4.2 Cela étant, il convient d'exprimer, à la lecture du jugement attaqué, une
certaine réserve quant à la manière dont les premiers juges ont conduit leur
raisonnement et examiné ces questions. Si l'on écarte les passages conséquents
repris des pièces médicales versées au dossier, les constatations de fait de la
juridiction cantonale sont peu nombreuses et, lorsqu'elles ne sont pas ambiguës
("on ne saurait ainsi d'emblée évoquer une comorbidité psychiatrique
particulièrement grave"), résultent plus d'impressions et de jugements de
valeur que d'une analyse objective de la situation ("si la situation du
recourant semble désormais figée depuis plusieurs années, c'est très
probablement avant tout parce qu'il a immédiatement acquis la conviction d'être
invalide", "l'on peut ainsi tout à fait se figurer qu'il a pu adopter la même
attitude [comportement extrêmement démonstratif] face aux psychiatres", "le
manque flagrant de collaboration explique très certainement pourquoi les
traitements médicaux sont restés inefficaces"). Si la motivation retenue par la
juridiction cantonale est discutable, il n'en demeure pas moins que le résultat
auquel elle a abouti n'est pas contraire au droit fédéral.
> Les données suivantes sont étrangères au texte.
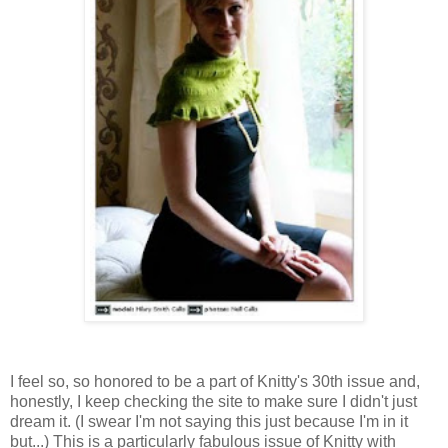
I feel so, so honored to be a part of Knitty's 30th issue and,
honestly, I keep checking the site to make sure I didn't just
dream it. (I swear I'm not saying this just because I'm in it
but...) This is a particularly fabulous issue of Knitty with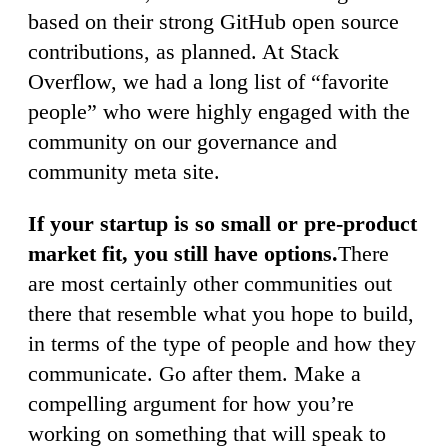
based on their strong GitHub open source
contributions, as planned. At Stack
Overflow, we had a long list of “favorite
people” who were highly engaged with the
community on our governance and
community meta site.
If your startup is so small or pre-product
market fit, you still have options.
There
are most certainly other communities out
there that resemble what you hope to build,
in terms of the type of people and how they
communicate. Go after them. Make a
compelling argument for how you’re
working on something that will speak to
4.3 Il n'est pas contesté que le recourant souffre de troubles de la lignée
dépressive. Pour autant, on ne saurait affirmer que ces troubles justifient à
eux seuls la reconnaissance d'une incapacité de travail pour des motifs
psychiatriques (comorbidité psychiatrique). Les renseignements médicaux versés
au dossier ne permettent pas d'établir, au degré de la vraisemblance
prépondérante, l'existence d'une affection psychique qui, en elle-même ou en
corrélation avec l'état douloureux, serait propre, par son importance, à
entraîner une limitation de longue durée de la capacité de travail. Si les
expertises de la Clinique Y.________ et de la doctoresse C.________ mentionnent
l'existence d'un épisode dépressif d'intensité moyenne, elles ne contiennent en
revanche pas de description clinique détaillée permettant de justifier à la
fois le diagnostic posé et l'intensité alléguée. Par ailleurs, il ressort
distinctement des expertises précitées que la symptomatologie dépressive s'est
installée progressivement en réaction à la problématique douloureuse (voir
également le rapport du docteur E.________ du 7 décembre 2006). Or, selon la
doctrine médicale, sur laquelle se fonde le Tribunal fédéral, les états
dépressifs constituent en règle générale des manifestations (réactives)
d'accompagnement des troubles somatoformes douloureux, de sorte qu'ils ne
sauraient, en principe, faire l'objet d'un diagnostic séparé, sauf à présenter
les caractères de sévérité susceptibles de les distinguer sans conteste d'un
tel trouble (ce qui est, par exemple, le cas en présence d'un état dépressif
majeur; ATF 130 V 352 consid. 3.3.1 in fine p. 358; voir également arrêt I 946/
05 du 11 mai 2007 consid. 4.4, in SVR 2007 IV n° 44 p. 144).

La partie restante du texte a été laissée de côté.